The women’s centre hopes to use this funding to expand the program to all 80 schools with Grade 9-12 students.
Ava Connors and Kingston States are peer-facilitators at a high school in the Halifax Regional Municipality. A teacher is still in the room to help or answer questions if the students need it.
Connors said that before the program she’d never really heard these topics in her classes.
“We touched base on them, but not in the depths like we do with HRY,” Connors said.
States said the program didn’t just help with his confidence, the peer-facilitated aspect also helps create connections across grade levels. He said younger students will sometimes go to the older students with questions or for help.
The programs aren’t just about recognizing unhealthy relationships between romantic interests.
“It’s at-home relationships with your family, your friends and romantic relationships, it really touches on all of them,” he said.
Both Connors and States said learning how to facilitate this program has also impacted how they view their own personal relationships, especially with friends and family.
“We teach it three sessions a day sometimes, so it’s just like the repeat of the same information and it really sticks in your brain,” said Connors.
Abby Pino, former youth facilitator of the program, shares a similar belief.
Her training helped her realize she was in an unhealthy relationship herself, which she was able to share with the Grade 9 students.
“People go through this, like, everybody goes through the same thing, and you’re not alone,” said Pino.
External programs are used in support
The Department of Early Childhood Education said in an email that programs like these are used to supplement “curriculum outcomes” that schools are already doing to address gender-based violence and bystander training in schools. The onus to use them rests with the schools and the regional centres for education.
Sarah Thomas is the program’s provincial expansion co-ordinator. A lot of her work around this involves reaching out to new schools and some that might have used the program in the past.
In the wake of the 2020 mass shooting in Nova Scotia, the program became “highly recommended to have in schools.”
Some schools may say yes, but if their education centre says no, they cannot run the program.
Some of this may be due to logistics, where youth facilitators must be recruited and trained, and teachers have to be made available for the sessions.
A spokesperson for the Annapolis Valley Regional Centre for Education said in an email that while this program is not offered in their schools, learning about healthy relationships is part “of wellbeing programs for grade 6 to 8 students in place at several AVRCE schools.”
Teachers concerned about lack of training
In light of the MCC recommendations, the provincial government revamped its healthy education P-9 and language arts curriculums.
The curriculum update for Grade 10-12 language arts began some time during the 2025-26 school year.
Teachers will be expected to incorporate the updated materials into their healthy education classes in the 2026-27 school year.
Peter Day, Nova Scotia Teachers Union president, said everyone agrees gender-based violence and bystander education is extremely important.
However, Day said teachers are concerned about a lack of training.

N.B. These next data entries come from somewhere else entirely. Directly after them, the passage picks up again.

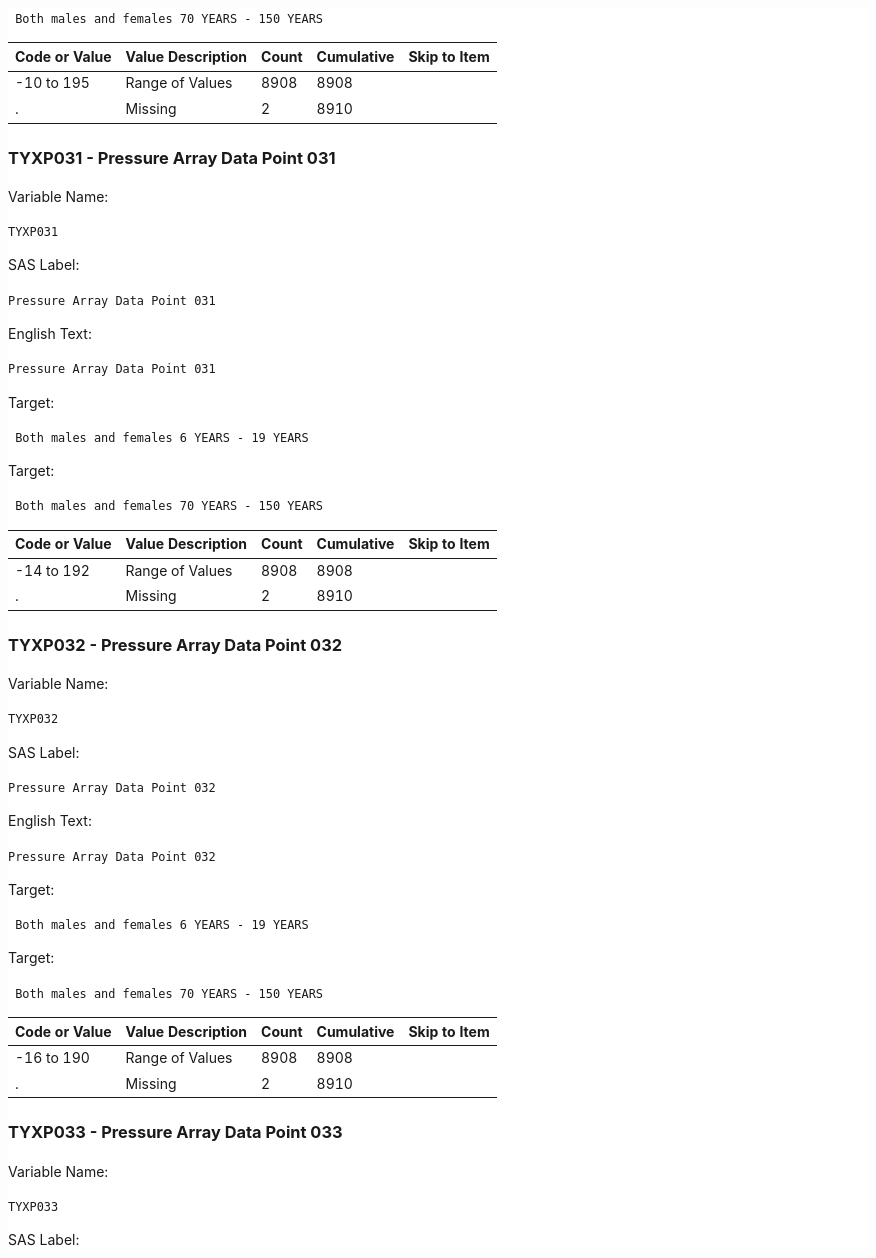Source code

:      Both males and females 70 YEARS - 150 YEARS
Code or Value | Value Description | Count | Cumulative | Skip to Item  
---|---|---|---|---  
-10 to 195 | Range of Values | 8908 | 8908 |   
. | Missing | 2 | 8910 |   
  
### TYXP031 - Pressure Array Data Point 031

Variable Name:

    TYXP031
SAS Label:

    Pressure Array Data Point 031
English Text:

    Pressure Array Data Point 031
Target:

     Both males and females 6 YEARS - 19 YEARS
Target:

     Both males and females 70 YEARS - 150 YEARS
Code or Value | Value Description | Count | Cumulative | Skip to Item  
---|---|---|---|---  
-14 to 192 | Range of Values | 8908 | 8908 |   
. | Missing | 2 | 8910 |   
  
### TYXP032 - Pressure Array Data Point 032

Variable Name:

    TYXP032
SAS Label:

    Pressure Array Data Point 032
English Text:

    Pressure Array Data Point 032
Target:

     Both males and females 6 YEARS - 19 YEARS
Target:

     Both males and females 70 YEARS - 150 YEARS
Code or Value | Value Description | Count | Cumulative | Skip to Item  
---|---|---|---|---  
-16 to 190 | Range of Values | 8908 | 8908 |   
. | Missing | 2 | 8910 |   
  
### TYXP033 - Pressure Array Data Point 033

Variable Name:

    TYXP033
SAS Label:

“We would love to see supports in place where we have specialists, whether it’s our school psychologists or school counsellors or school social workers who have that training, have that experience on how to give that trauma-informed practice, and how to meet the needs of students while they’re learning about gender-based violence and prevention,” he said.
According to Day, high school teachers have only received a “one-hour information session on how to find those resources” relating to language arts.